Categorical data distributions
In some respects, categorical data aren't so different from continuous data. We can still produce histograms to assess how commonly values appear for each label. For example, a binary label (true/false) might appear with frequency like so:
This plot tells us that there are 750 samples with false as a label, and 250 with true as the label.
A label for three categories is similar:
This plot tells us that there are 200 samples that are person, 400 that are animal, and 100 that are tree.
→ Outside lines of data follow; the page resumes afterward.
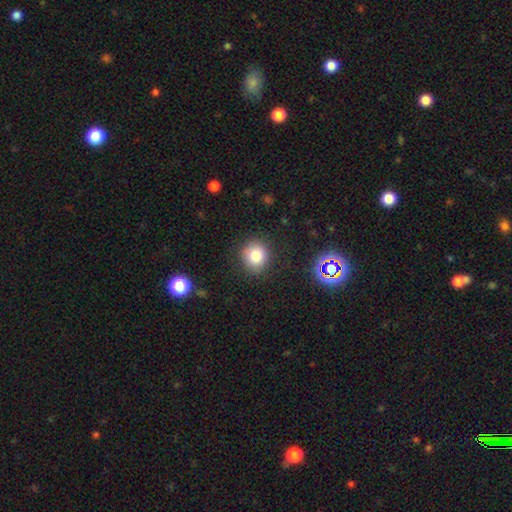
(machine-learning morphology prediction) A smooth galaxy with no disk features (81%) that is round (84%).

Vote fractions:
- Smooth or featured? smooth: 81% / star or artifact: 12% / featured or disk: 7%
- How rounded? round: 84% / in between: 15% / cigar-shaped: 1%
- Merging? none: 86% / minor disturbance: 10% / major disturbance: 3% / merger: 1%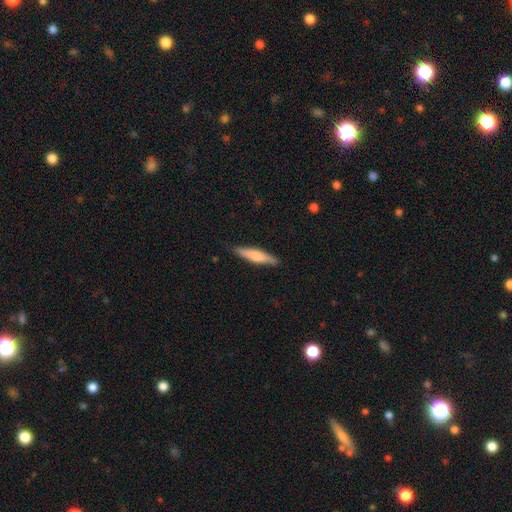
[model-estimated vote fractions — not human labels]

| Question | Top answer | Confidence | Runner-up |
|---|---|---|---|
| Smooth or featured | smooth | 60% | featured or disk (35%) |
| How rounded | cigar-shaped | 86% | in between (12%) |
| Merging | none | 86% | minor disturbance (11%) |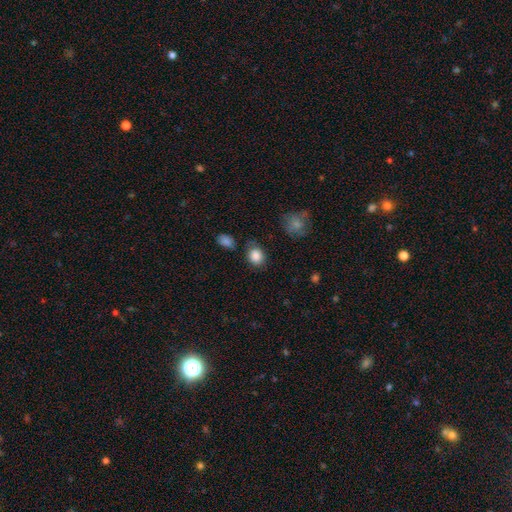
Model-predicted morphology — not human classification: A smooth galaxy with no disk features (86%) that is round (59%).

Vote fractions:
- Smooth or featured? smooth: 86% / star or artifact: 9% / featured or disk: 5%
- How rounded? round: 59% / in between: 40% / cigar-shaped: 1%
- Merging? none: 73% / minor disturbance: 18% / major disturbance: 5% / merger: 4%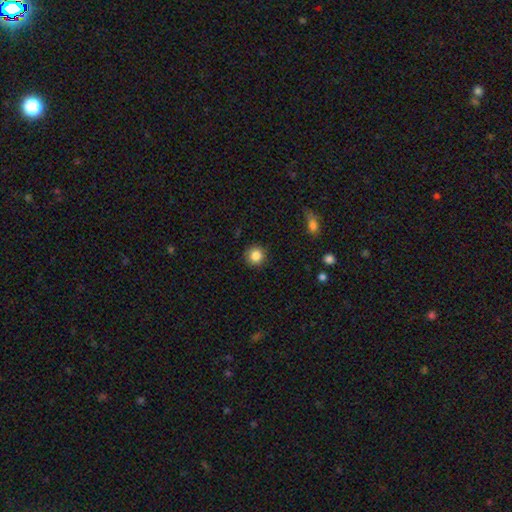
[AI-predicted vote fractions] A smooth galaxy with no disk features (85%) that is round (93%).

Vote fractions:
- Smooth or featured? smooth: 85% / star or artifact: 10% / featured or disk: 5%
- How rounded? round: 93% / in between: 6% / cigar-shaped: 1%
- Merging? none: 90% / minor disturbance: 6% / major disturbance: 2% / merger: 1%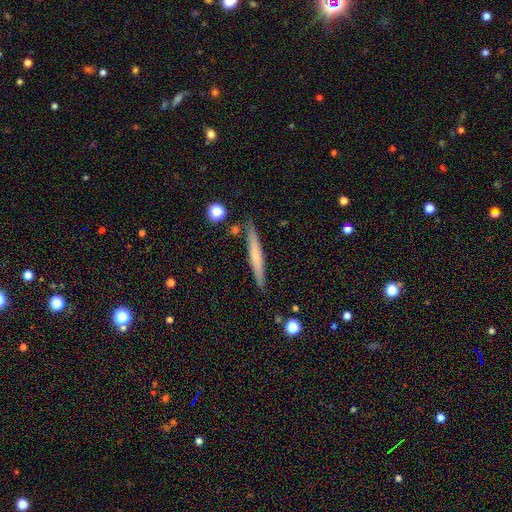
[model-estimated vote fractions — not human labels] This appears to be a smooth galaxy with no disk features (52%) that is cigar-shaped (95%). Merging: none (87%).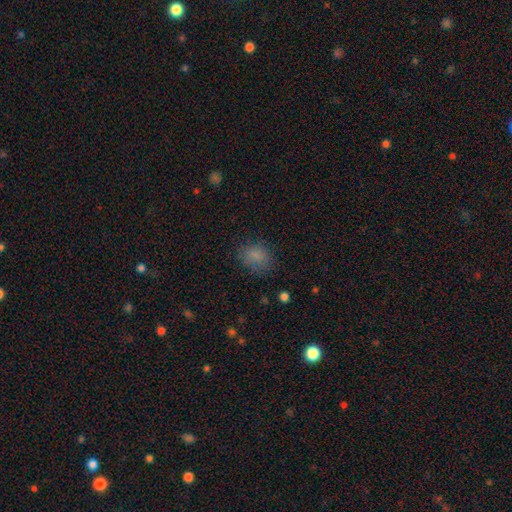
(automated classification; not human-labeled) A smooth galaxy with no disk features (79%) that is in between round and cigar-shaped (51%). Merging: none (72%).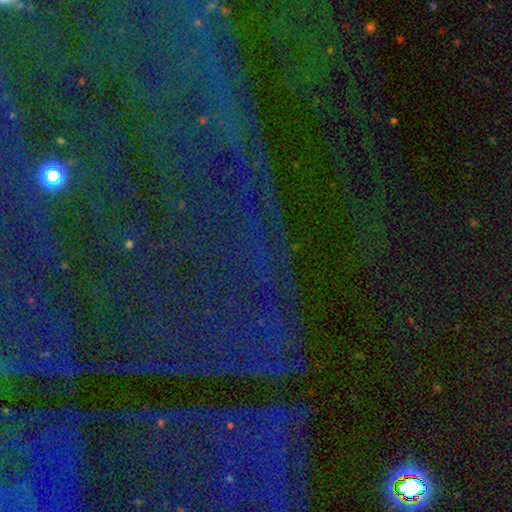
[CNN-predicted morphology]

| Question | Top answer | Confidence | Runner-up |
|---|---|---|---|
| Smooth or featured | star or artifact | 83% | smooth (9%) |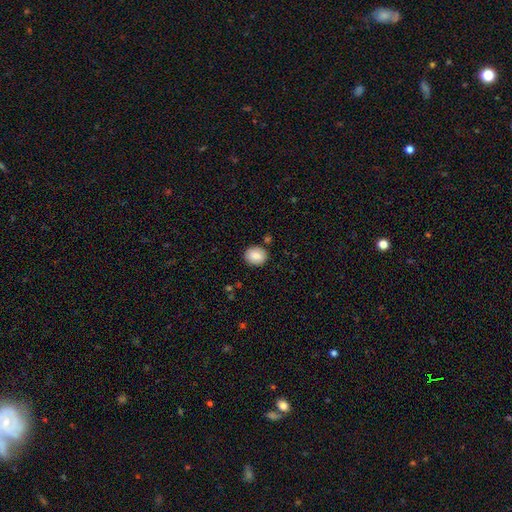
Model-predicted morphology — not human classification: This appears to be a smooth galaxy with no disk features (86%) that is round (69%). Merging: none (87%).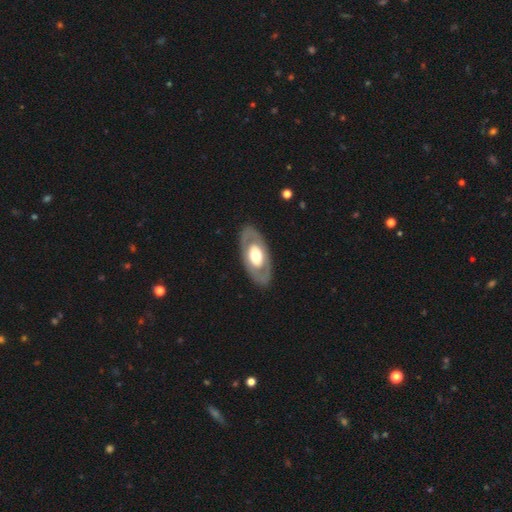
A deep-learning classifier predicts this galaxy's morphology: Overall: featured or disk (59%; smooth 37%). Edge-on disk: no (87%). Bar: no (83%). Spiral arms: no (84%). Bulge size: moderate (50%; large 41%). Merging: none (85%).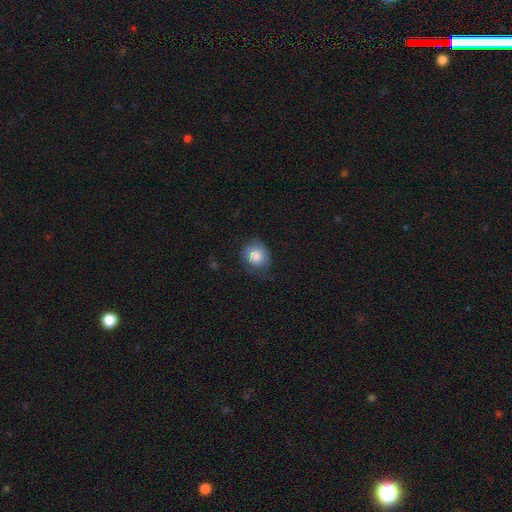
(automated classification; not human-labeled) Q: Smooth or featured?
A: smooth (81%); runner-up: featured or disk (11%)
Q: How rounded?
A: round (66%); runner-up: in between (34%)
Q: Merging?
A: none (65%); runner-up: minor disturbance (26%)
As categorical labels are simpler, we can often show these labels and values as simple tables. The two preceding graphs would appear like so:
Label | False | True |
---|---|---|
Count | 750 | 250 |
And:
Label | Person | Animal | Tree |
---|---|---|---|
Count | 200 | 400 | 100 |
Looking at predictions
We can look at predictions that the model makes just like we look at the ground-truth labels in our data. For example, we might see that in the test set our model predicted false 700 times and true 300 times.
Model Prediction | Count |
---|---|
False | 700 |
True | 300 |
This result provides direct information about the predictions our model is making, but it doesn’t tell us which of these predictions are correct. We can use a cost function to understand how often the correct responses are given. But the cost function doesn't tell us which kinds of errors are being made. For example, the model might correctly guess all true values, but also guess true when it should guess false.
The confusion matrix
The key to understanding the model performance is to combine the table for model prediction with the table for ground-truth data labels:
The square that isn't filled out is called the confusion matrix.
Each cell in the confusion matrix tells us one thing about the model’s performance. These things are True Negatives (TN), False Negatives (FN), False Positives (FP), and True Positives (TP).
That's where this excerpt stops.